Keeping Up With The i-Joneses

This week's National Coding Week is testament to this. Despite our reliance on technology and technical solutions to drive our work and personal lives, few of us actually understand the inner workings or the technology that facilitate a wonderful user experience

Sean Farrington, Managing Director and Regional Vice President for Northern Europe, Qlik, outlines the importance of intuitiveness in technology application

The recent unveiling of the iPhone 7 generated many varied headlines - the outrage at the loss of the headphone jack which, on the one hand, will encourage consumers to buy wireless Apple headsets but, on the other, will potentially reduce the amount of time spent disentangling headphone wires - to applause for the improved battery life and water-resistance feature. One thing that you cannot deny Apple, whether the new device resonates with you or not, is that it continually innovates and consistently pushes the boundaries of user intuitiveness. And that is something we should all aspire to.

Technology now is pervasive. Our toddlers know the touchscreen will react to them and which icon provides access to which content; our parents and grandparents are avid tablet users and online content consumers. The so-called group of 'silver surfers' has almost become a dated term as technology finds its way into our personal and professional lives. Almost everyone owns at least one smartphone and has one, if not more, online profile.

That said, despite this intuitive technology making in-roads, the actual technology that enables this smooth, swift and easy user experience is vastly complex. Where previous generations might have tinkered with radios or car engines to fix them and get under the bonnet of technical workings, existing and future cohorts will drop and replace devices as soon as they become slow or outdated.

This week's National Coding Week is testament to this. Despite our reliance on technology and technical solutions to drive our work and personal lives, few of us actually understand the inner workings or the technology that facilitate a wonderful user experience. The driving force behind National Coding Week is a dedication to training children and adults on their digital literacy and is to be applauded.

For me, however, digital literacy goes beyond coding and is not so much a skill as a cultural must-have that will be prevalent in future. Data is expanding exponentially and becoming the 'lifeblood of business' - referred to as the 'new oil' and more.
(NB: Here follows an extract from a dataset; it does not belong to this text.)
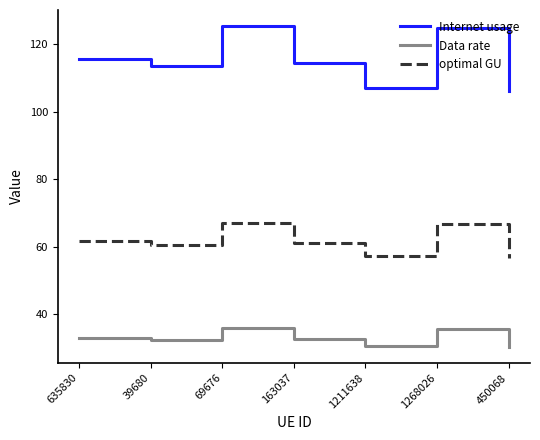

What are all the series names shown in the legend?

Internet usage, Data rate, optimal GU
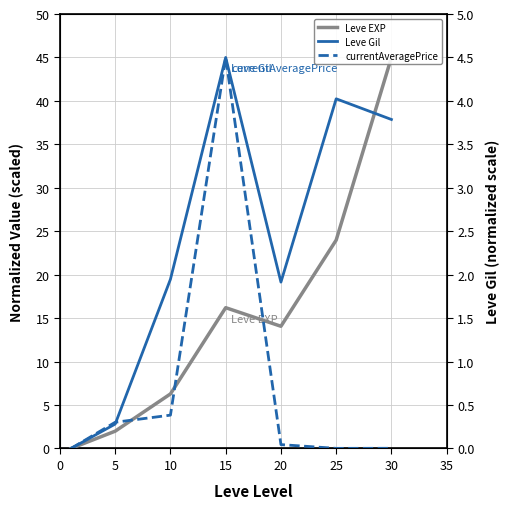

Which category has the highest value in the Leve Gil series?

15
For me, digital literacy should encompass - or even be renamed - 'data literacy'. We are all already digital natives, able to pick up and use a smart device without having to read the instruction manual, capable of finding information online or buying something without even leaving the house. At work, fewer of us are using pen and paper, instead relying on our laptops and cloud computing systems to host the valuable information we are acquiring and using on a daily basis.

What not everyone has is the 'data literacy' required to "read, work with, analyse and argue with data" (according to a paper jointly published by academics at MIT and Emerson University). Only by interrogating data and information can insights be gleaned, organisational models improved and businesses made successful by embracing a data-driven approach.

Just look at some of the success stories out there - with Ryanair making its vast quantities of historical customer data available for analysis, it can tailor personalised offers to try and boost sales. Or cosmetics company LUSH, whose aim of making data analytics available to shop-floor staff, warehouse employees and manufacturing divisions, has driven savings of £1 million in the first couple of years.

The beauty of these stories, and many others, is that the level of data literacy required can be accessed by anyone, whether you're in the finance department of an airline, selling cosmetics to customers in-store or making decisions about where to invest your marketing budget. Because the technology used is influenced by the likes of Apple and other consumer-facing brands, made user-friendly, intuitive and accessible to all. It's increasingly important to provide not only dashboards to enable the analysis of key information and data sets, but to ensure this is visually appealing to the user.

A picture tells a thousand words - and when you can delve deeper into that picture, hone in on a specific data point and cross-reference with several others to give you a different view, that's when the whole story can be told and data literacy comes into its own.

I like to think it isn't so much about keeping up with the Joneses as staying in step with the i-Joneses. Apple reshaped the face of consumer technology - but businesses, and technology brands in particular, are doing their bit to move on technology, making it as all pervasive, intuitive and appealing to use as the latest Apple smartphone or smartwatch.